**What you are asked to do:** Line count for the string "LIST": give the number of lines in the data below that contain it, and nothing more.

**Dataset:**
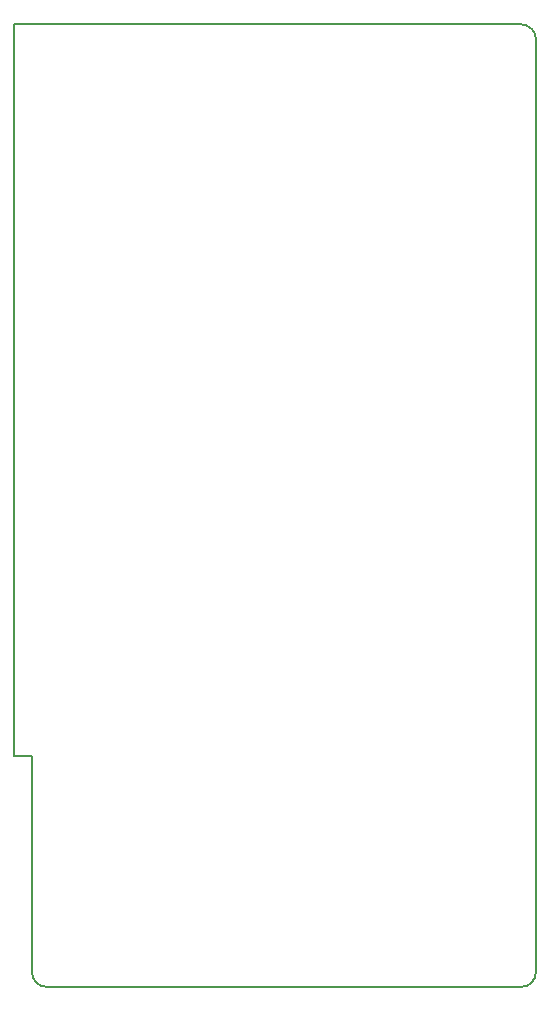
<source format=gm1>
G04 #@! TF.FileFunction,Profile,NP*
%FSLAX46Y46*%
G04 Gerber Fmt 4.6, Leading zero omitted, Abs format (unit mm)*
G04 Created by KiCad (PCBNEW 4.0.7) date 07/30/19 23:57:16*
%MOMM*%
%LPD*%
G01*
G04 APERTURE LIST*
%ADD10C,0.100000*%
%ADD11C,0.150000*%
G04 APERTURE END LIST*
D10*
D11*
X99568000Y-97536000D02*
X99568000Y-115792000D01*
X100838000Y-117062000D02*
X140970000Y-117062000D01*
X99568000Y-115792000D02*
G75*
G03X100838000Y-117062000I1270000J0D01*
G01*
X142240000Y-36830000D02*
X142240000Y-115792000D01*
X140970000Y-117062000D02*
G75*
G03X142240000Y-115792000I0J1270000D01*
G01*
X140970000Y-35560000D02*
X98044000Y-35560000D01*
X142240000Y-36830000D02*
G75*
G03X140970000Y-35560000I-1270000J0D01*
G01*
X98044000Y-97536000D02*
X98044000Y-35560000D01*
X99568000Y-97536000D02*
X98044000Y-97536000D01*
M02*

</source>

**Output for this exercise:** 2